If you are one of the 40 million people who enjoy reading or writing the mostly romantic werewolf, superhero or historical fiction stories found on Canadian startup Wattpad, you may also be contributing to the development of the next generation of artificial intelligence.
In a new paper called Augur: Mining Human Behaviors from Fiction to Power Interactive Systems, a group of Stanford University computer science researchers revealed that they used the Wattpad “corpus” – a collection of almost two billion words (or 600,000 chapters) written by regular people – to help a computer understand the world around it. The team intends to make the program they built, Augur, into an open-source tool that other researchers can build on.

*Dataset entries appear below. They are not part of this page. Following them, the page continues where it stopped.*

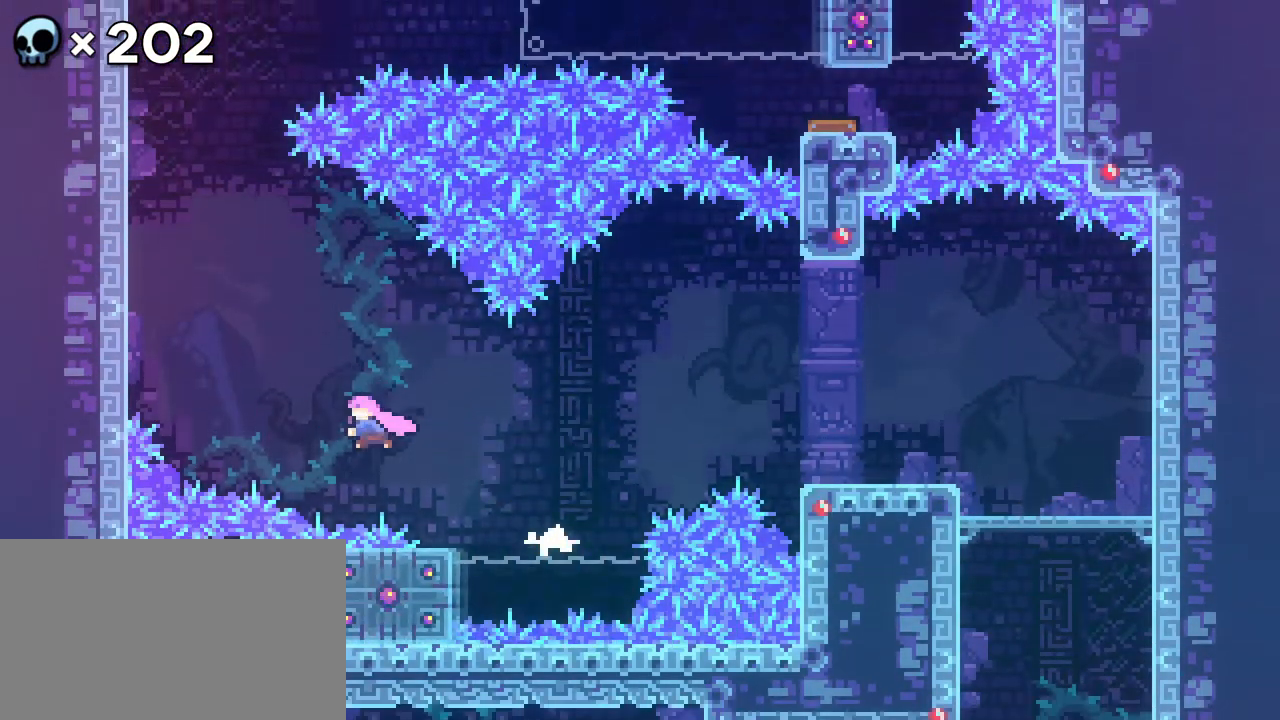
{"buttons": ["R2", "DPAD_UP"], "events": [[150, "B", "up"], [450, "DPAD_LEFT", "up"]]}
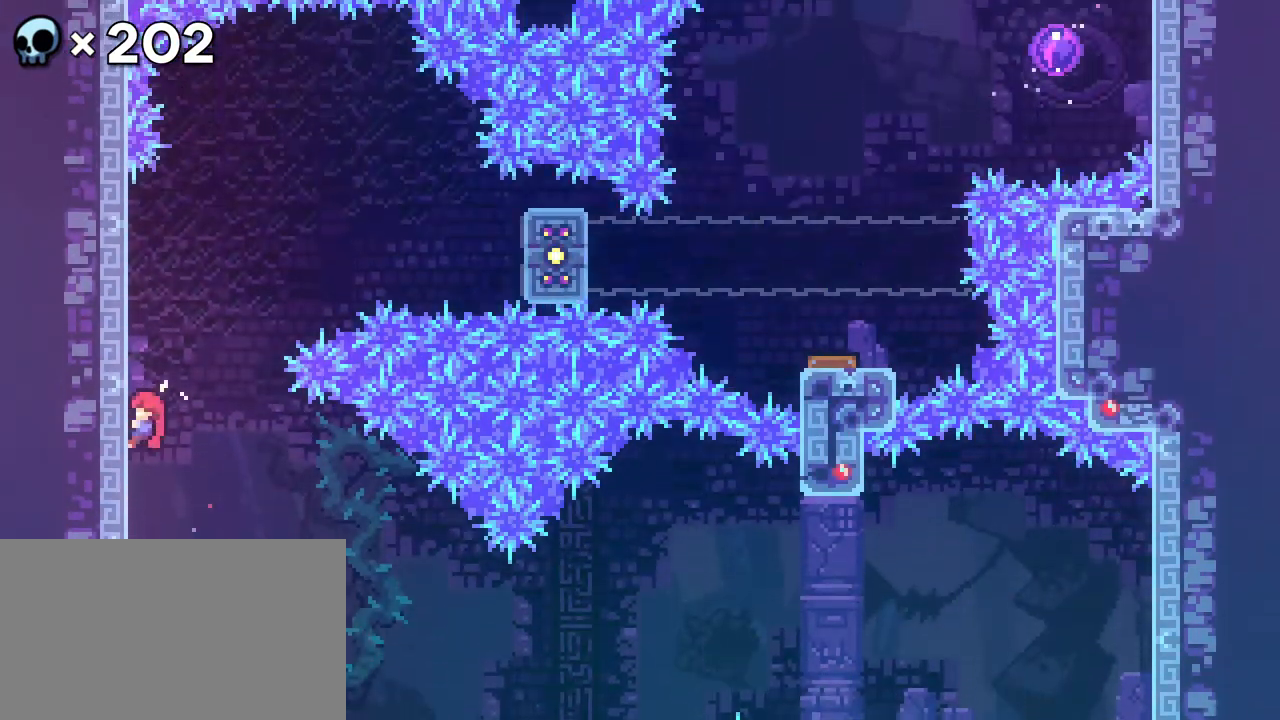
{"buttons": ["B", "R2", "DPAD_RIGHT"], "events": [[233, "DPAD_RIGHT", "down"], [250, "A", "down"], [333, "DPAD_UP", "up"], [367, "A", "up"], [417, "B", "down"]]}
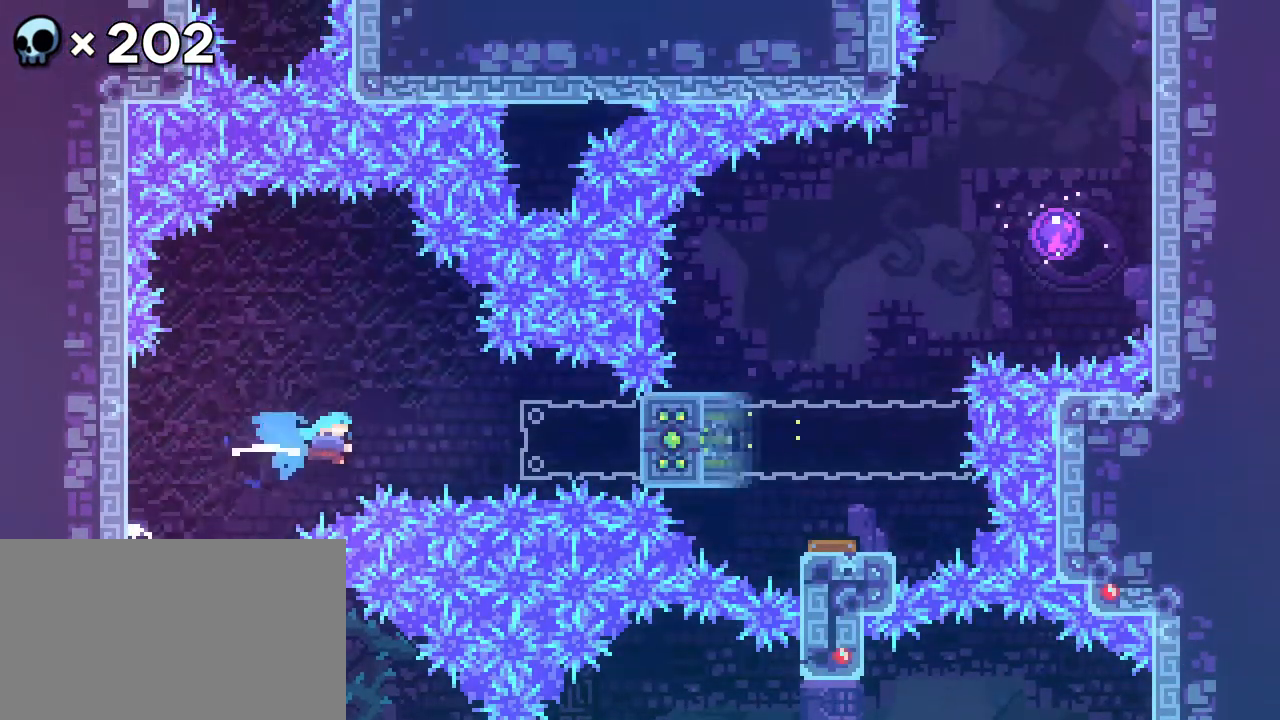
{"buttons": ["R2"], "events": [[67, "B", "up"], [200, "DPAD_RIGHT", "up"]]}
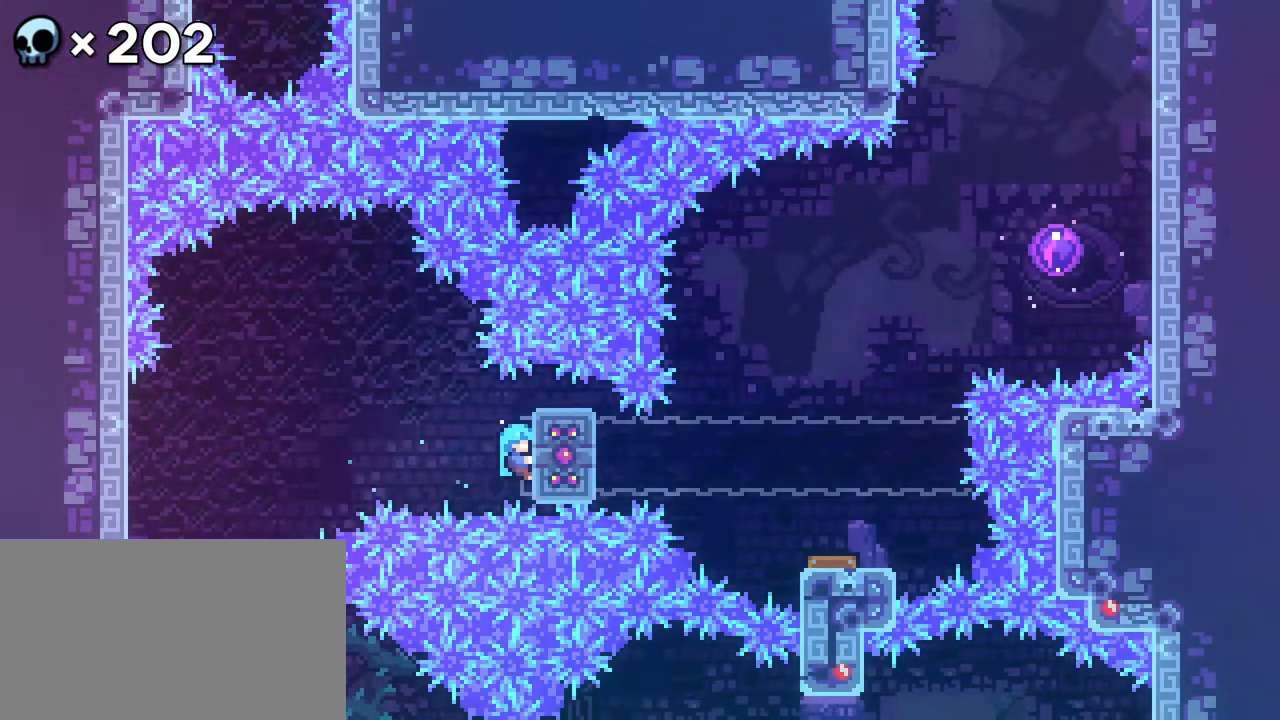
{"buttons": [], "events": [[500, "R2", "up"]]}
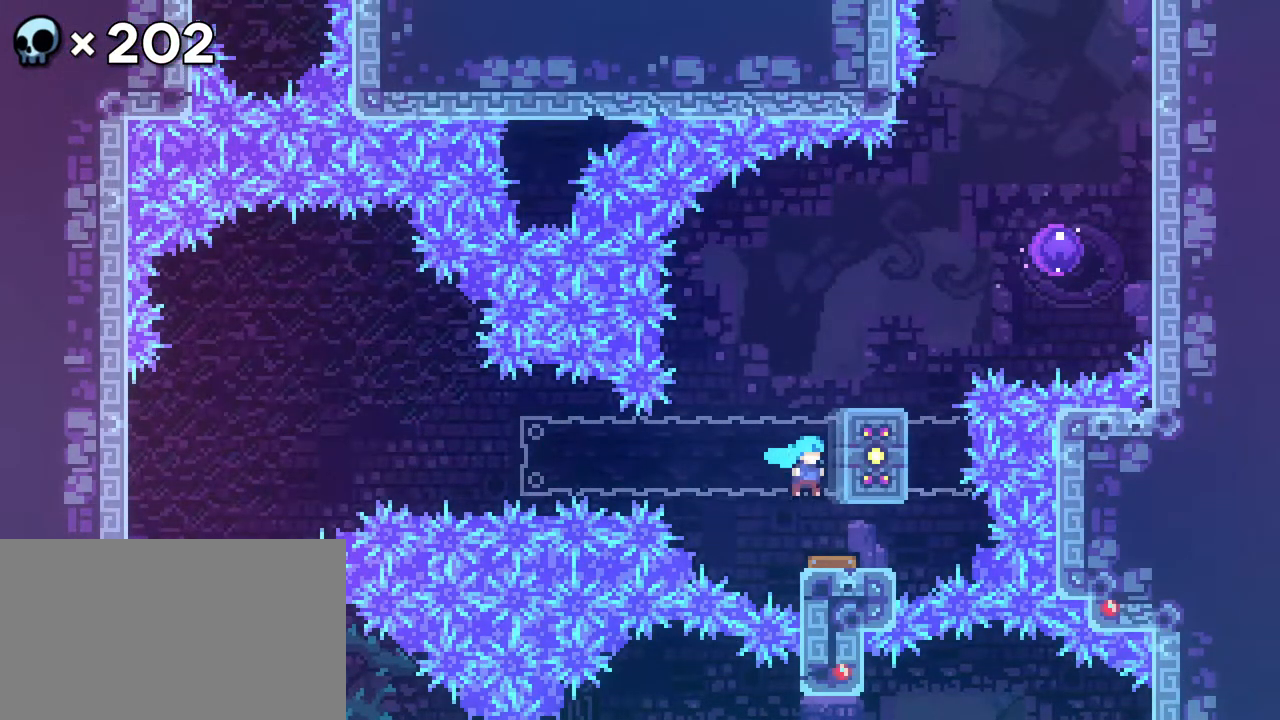
{"buttons": ["DPAD_UP", "DPAD_RIGHT"], "events": [[233, "DPAD_UP", "down"], [283, "DPAD_RIGHT", "down"], [333, "B", "down"], [500, "B", "up"]]}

“The basic idea is that it’s very difficult to program computers to understand the broad range of things that people do,” says fourth-year PhD student Ethan Fast, co-author of the paper (published as part of the upcoming Computer Human Interaction conference) and a member of Stanford’s Human-Computer Interaction Group. “Fiction has a lot of useful things to say about the world, and if you have enough of it, you can model it in much more depth than you could hope to manually.”
Until recently, Toronto-based Wattpad, founded in 2006, didn’t make its data available to researchers, and it may not have happened in this case if it weren’t for the intervention by co-founder Ivan Yuen, who knows members of the Stanford team. More than 200 million uploads (some stories, some just chapters) have been shared on Wattpad, the majority of its users are under 30 and they spend 13 billion minutes a month on the service. So far, the company, which has 112 employees, has raised more than $66-million (U.S.) in venture capital financing.
“When we started this in 2014, we knew there was value in the corpus, but we hadn’t really explored it too much,” Wattpad’s head of engineering, Jordan Christensen, says. “As we started working with the Stanford guys, it really opened our eyes a bit and now … through our own internal research and with partners, we are really starting to change the way we think about Wattpad.”